The lessons learned from this project include Return on Investment (ROI) for CAWS/AEB, testing procedures, the importance of bus original equipment manufacturer (OEM) involvement, transit research challenges, retrofitting buses with new tech, and future research data needs for CAWS/AEB.

• Incorporate driver actions into CAWS/AEB reaction algorithms to reduce unnecessary warnings. This project revealed that for in many instances where warnings or braking could be triggered, drivers were already aware of or taking action to prevent collisions when the CAWS/AEB sensor was activated. For instance, a driver already decelerating due to anticipated collision risks might find a CAWS warning redundant and annoying.
• Consider additional sensor augmentation or fusion to reduce false positives when using LIDAR in sensing vulnerable road users. This study found that LIDAR with sub-optimal sensor placements led to false positives, particularly with highly reflective objects such as road signs. Adjusting sensor mounting or improving detection algorithms, along with sensor augmentation/fusion or computer vision, could mitigate these issues.
• Develop noise filtering algorithms for data processing streams. This project found that real-time bus motion data analysis was challenged by signal noise from multiple sensors. Having noise filtering algorithms in the data processing stream would have been beneficial.

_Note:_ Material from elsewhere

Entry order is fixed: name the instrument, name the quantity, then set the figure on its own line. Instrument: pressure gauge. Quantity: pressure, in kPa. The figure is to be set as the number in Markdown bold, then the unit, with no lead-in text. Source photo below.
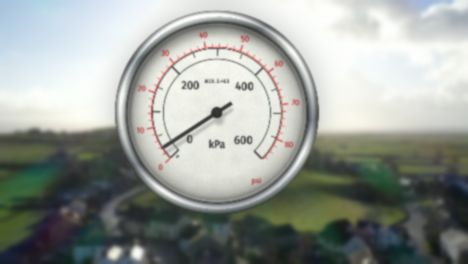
**25** kPa
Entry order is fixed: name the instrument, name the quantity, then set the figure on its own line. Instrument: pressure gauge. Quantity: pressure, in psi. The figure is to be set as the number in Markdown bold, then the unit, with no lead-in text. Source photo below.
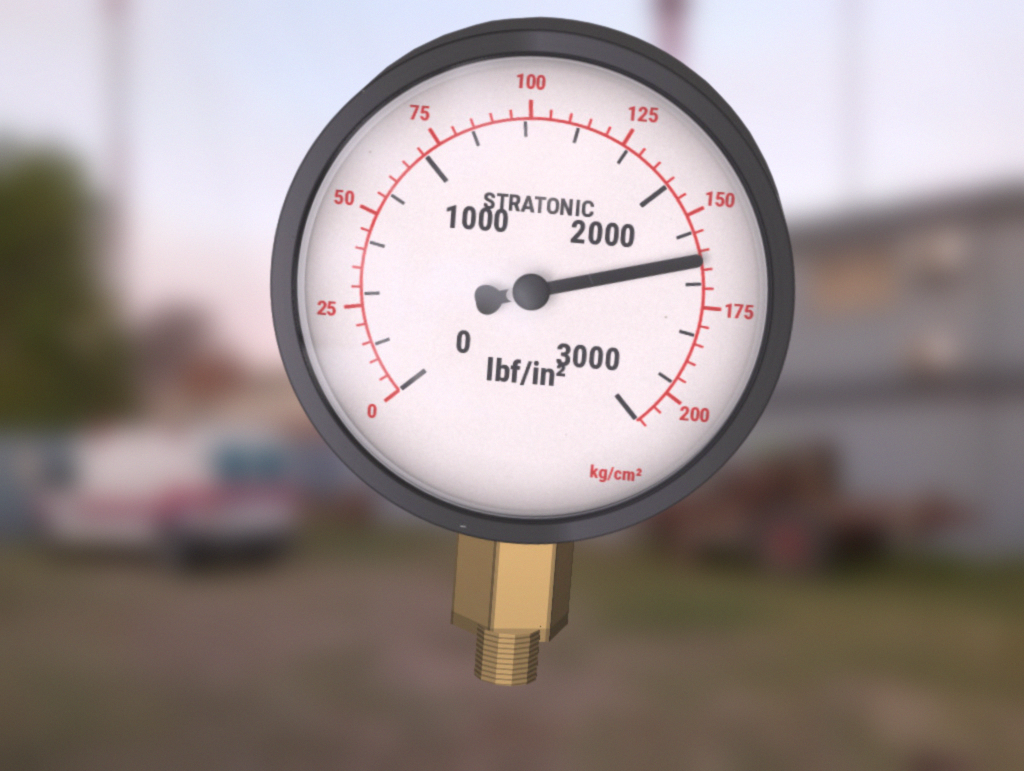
**2300** psi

• Develop a local area testing plan in consultation with local roadway authorities and the CAWS/AEB vendor. Unlike the level urban intersection simulation on the Smart Road track, Pierce Transit buses navigated steep grades in real conditions, necessitating adjustments to the PASS system.
• Utilize existing data collection systems to evaluate alterations in vehicle operation due to CAWS/AEB. Many transit agencies already have on-board data collection systems that can be valuable tools for evaluating the impacts of CAWS/AEB. . In this project, an existing system of video cameras and recorders were used to measure CAWS accuracy. Historical video clips can help estimate past collisions and gauge CAWS/AEB's potential prevention impact. These systems could also potentially integrate into the CAWS detection system.

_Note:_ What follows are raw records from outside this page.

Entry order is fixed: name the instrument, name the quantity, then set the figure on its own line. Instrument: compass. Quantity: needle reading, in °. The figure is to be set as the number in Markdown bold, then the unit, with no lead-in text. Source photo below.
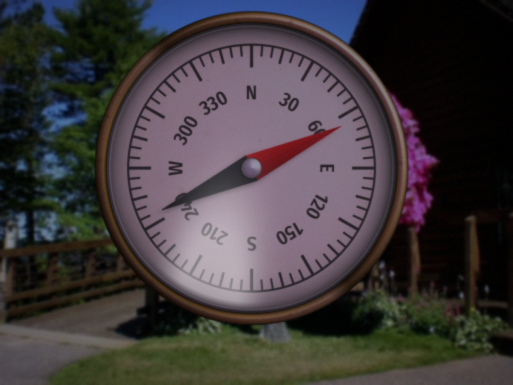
**65** °
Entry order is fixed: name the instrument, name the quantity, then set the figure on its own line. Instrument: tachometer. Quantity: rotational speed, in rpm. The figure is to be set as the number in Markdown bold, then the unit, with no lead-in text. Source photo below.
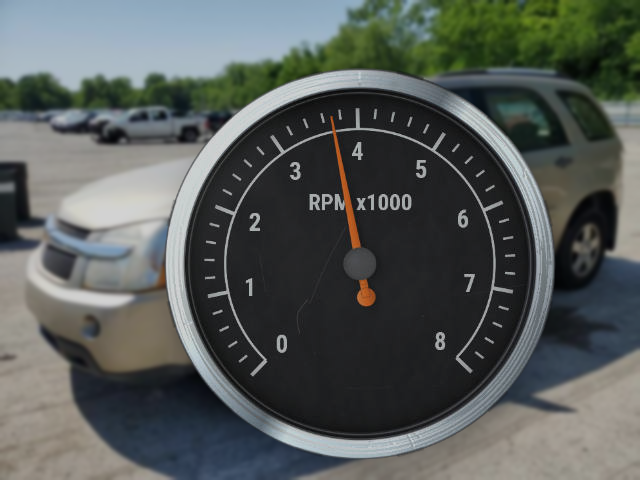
**3700** rpm
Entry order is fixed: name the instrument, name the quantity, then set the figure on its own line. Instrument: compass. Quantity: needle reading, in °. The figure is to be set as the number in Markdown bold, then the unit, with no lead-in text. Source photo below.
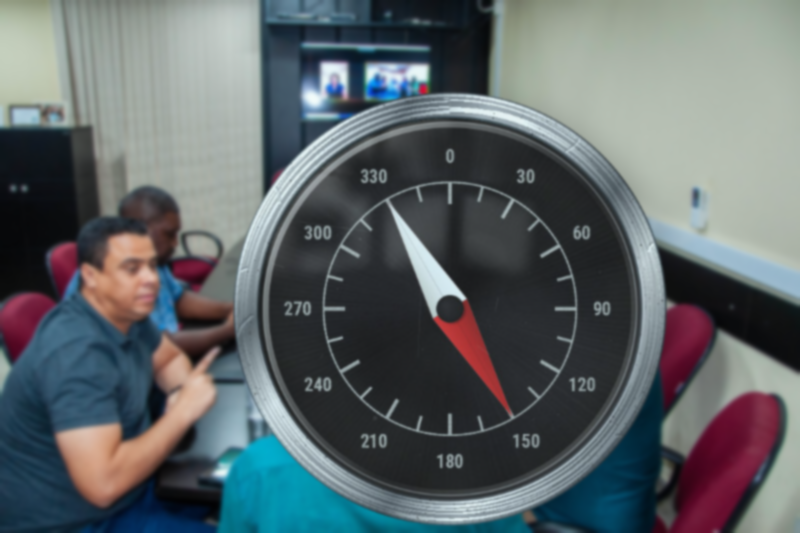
**150** °
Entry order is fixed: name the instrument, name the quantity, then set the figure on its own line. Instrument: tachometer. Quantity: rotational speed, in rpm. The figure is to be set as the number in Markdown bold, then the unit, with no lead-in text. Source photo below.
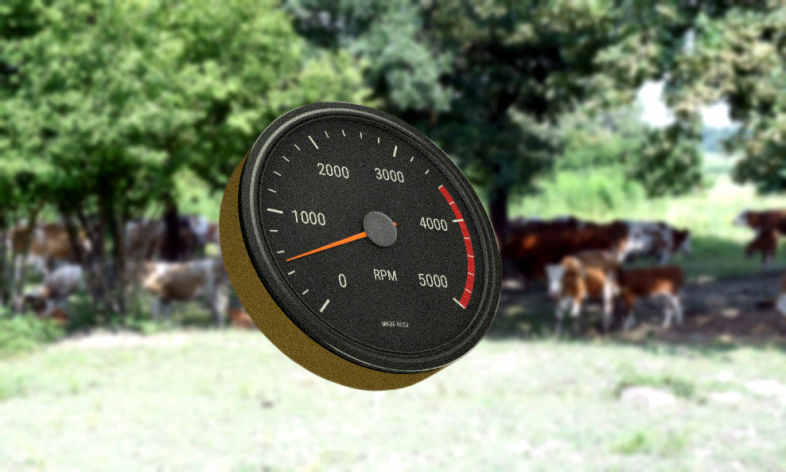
**500** rpm
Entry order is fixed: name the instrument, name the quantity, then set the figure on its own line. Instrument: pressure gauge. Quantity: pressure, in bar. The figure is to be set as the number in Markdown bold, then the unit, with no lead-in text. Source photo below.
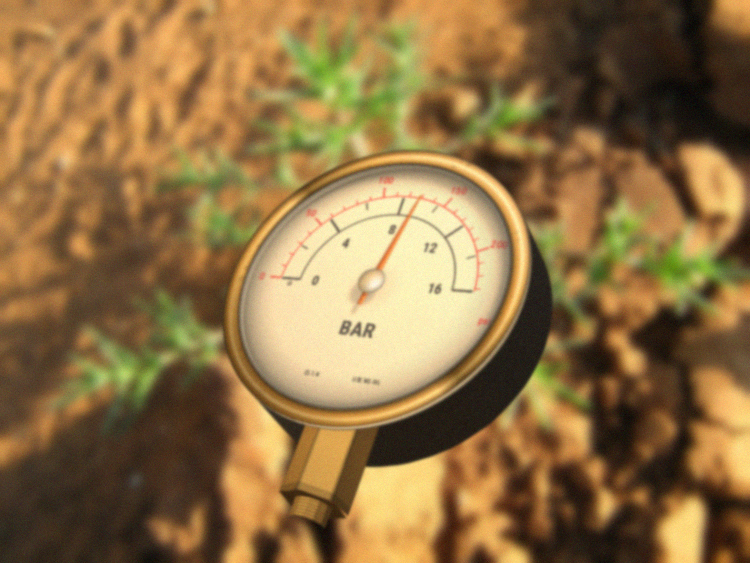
**9** bar
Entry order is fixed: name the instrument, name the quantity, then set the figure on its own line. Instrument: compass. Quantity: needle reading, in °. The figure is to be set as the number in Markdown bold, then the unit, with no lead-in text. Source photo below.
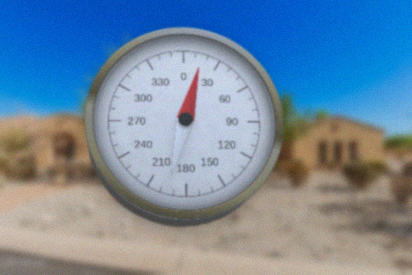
**15** °
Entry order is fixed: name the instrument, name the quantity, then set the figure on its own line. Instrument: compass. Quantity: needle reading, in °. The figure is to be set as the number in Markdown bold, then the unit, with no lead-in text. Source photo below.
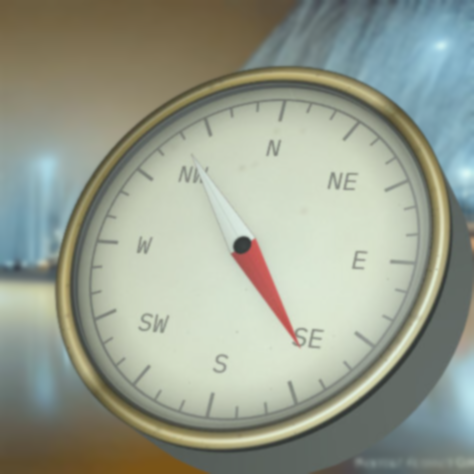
**140** °
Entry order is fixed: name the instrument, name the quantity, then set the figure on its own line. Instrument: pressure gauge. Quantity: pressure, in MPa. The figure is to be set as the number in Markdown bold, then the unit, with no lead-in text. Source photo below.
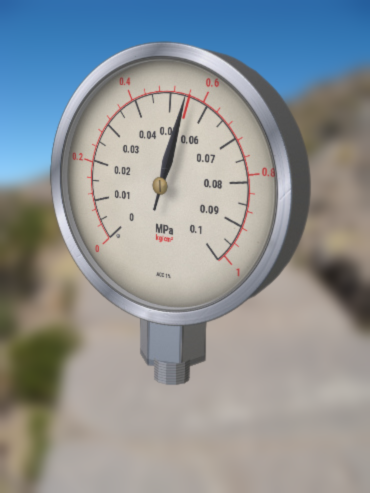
**0.055** MPa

• Allow ample time for contract negotiations. It is especially important to confirm early in the proposal stage that all partners agree on data sharing and integration of components.

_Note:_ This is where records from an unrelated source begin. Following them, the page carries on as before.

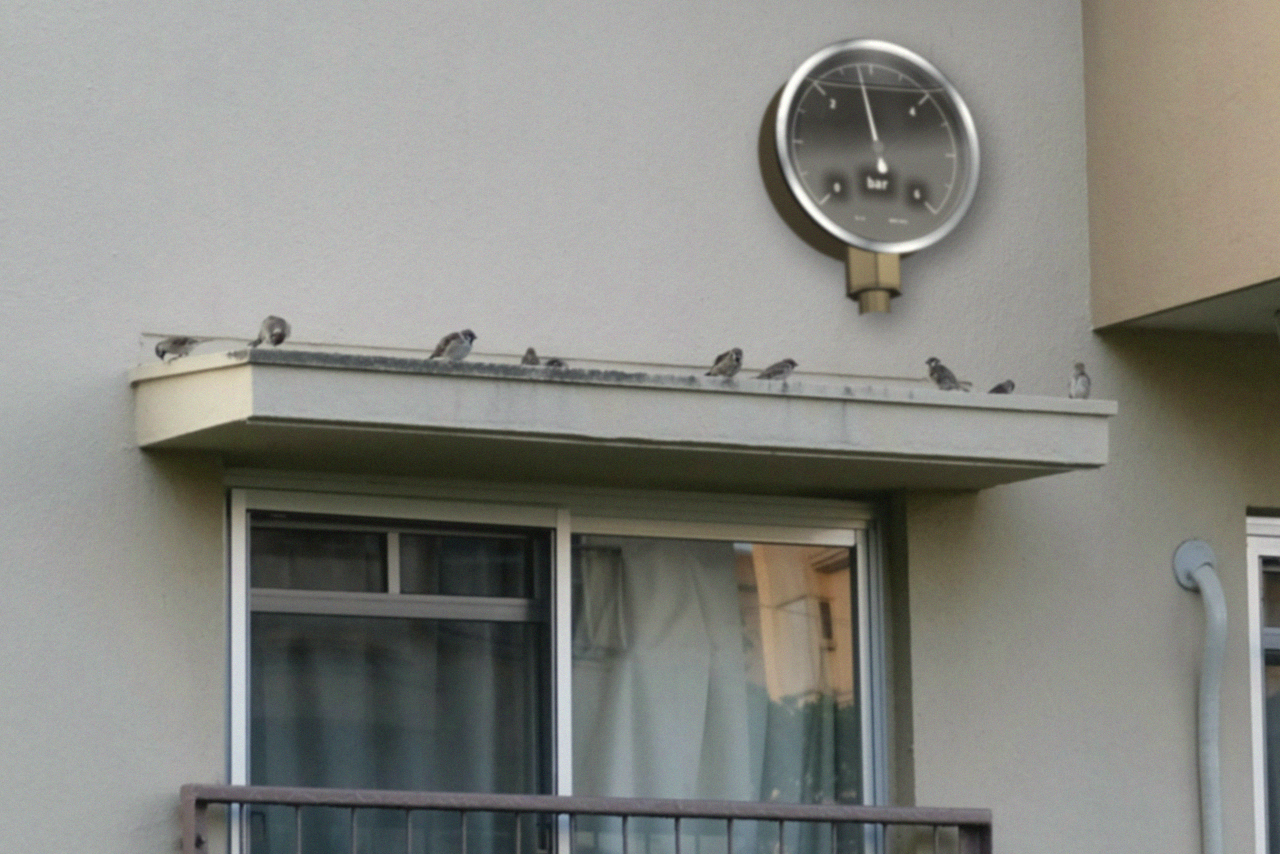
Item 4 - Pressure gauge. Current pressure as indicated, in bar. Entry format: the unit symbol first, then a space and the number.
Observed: bar 2.75
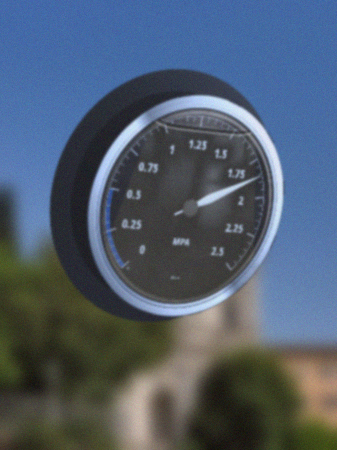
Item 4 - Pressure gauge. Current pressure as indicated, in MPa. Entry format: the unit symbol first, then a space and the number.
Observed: MPa 1.85
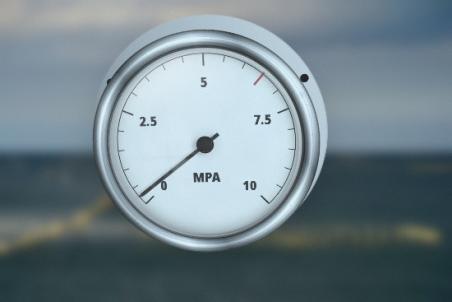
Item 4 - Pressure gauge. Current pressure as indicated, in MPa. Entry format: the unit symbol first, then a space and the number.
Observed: MPa 0.25
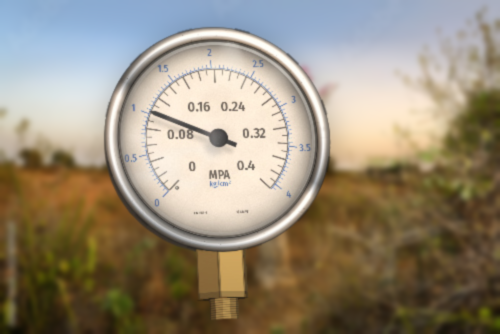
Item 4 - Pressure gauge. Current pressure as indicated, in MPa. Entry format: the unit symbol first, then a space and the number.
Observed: MPa 0.1
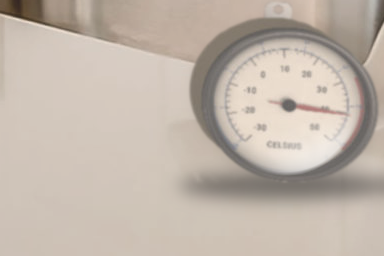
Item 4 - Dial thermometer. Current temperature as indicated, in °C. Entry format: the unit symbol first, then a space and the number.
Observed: °C 40
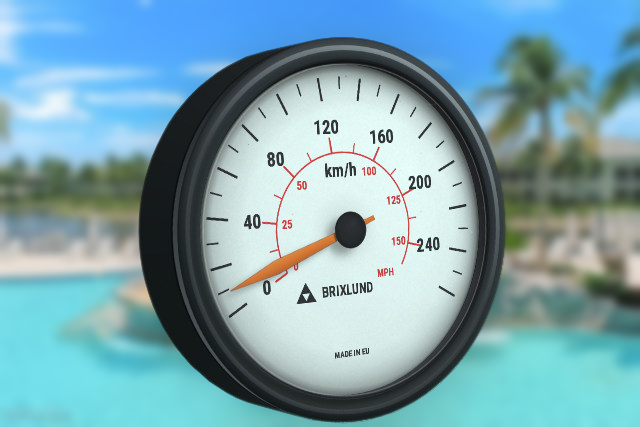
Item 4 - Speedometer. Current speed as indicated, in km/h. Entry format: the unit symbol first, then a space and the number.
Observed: km/h 10
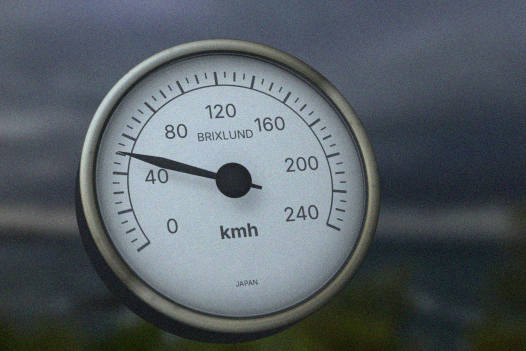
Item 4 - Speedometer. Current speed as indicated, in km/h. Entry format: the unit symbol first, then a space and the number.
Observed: km/h 50
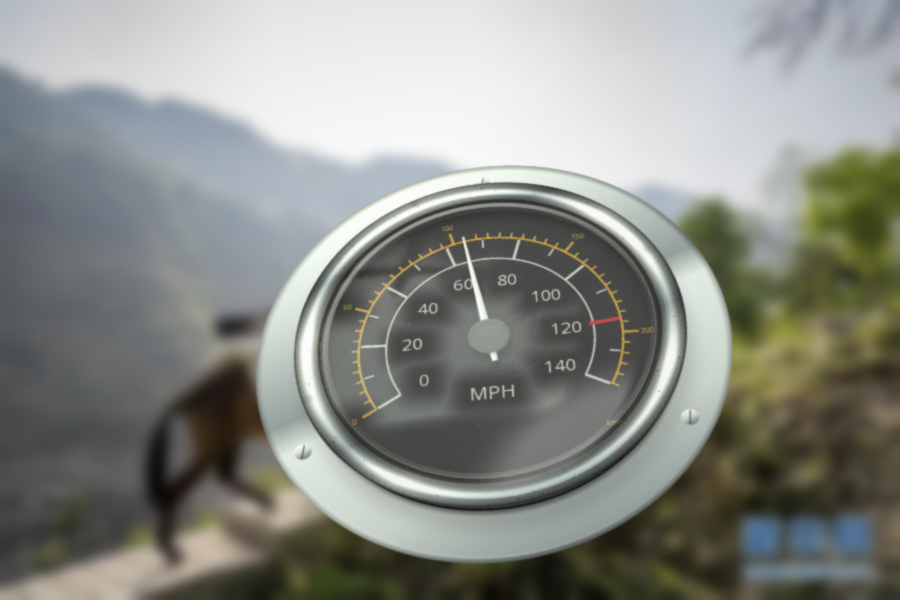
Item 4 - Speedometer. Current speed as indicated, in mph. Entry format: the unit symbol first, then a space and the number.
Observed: mph 65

• Be creative and flexible when retrofitting the technology for buses. For example, in this project, it was observed that folding bicycle racks occupied prime sensor space on the bus fronts. To address this, the vendor mounted the sensors on a bracket beneath the bicycle rack.
• Design retrofit equipment to be as compact as possible and explore options to rearrange current equipment to fit new components. Given the limited space in a pre-existing electrical cabinet housing various equipment, there was a need to reconfigure and optimize space.
• Employ ruggedized automotive grade power regulators and develop robust operating systems capable of automatic reboot and restoration. This project observed significant fluctuations in the DC voltage on test buses, and power from the direct battery circuit could be unexpectedly interrupted during data and software uploads and downloads.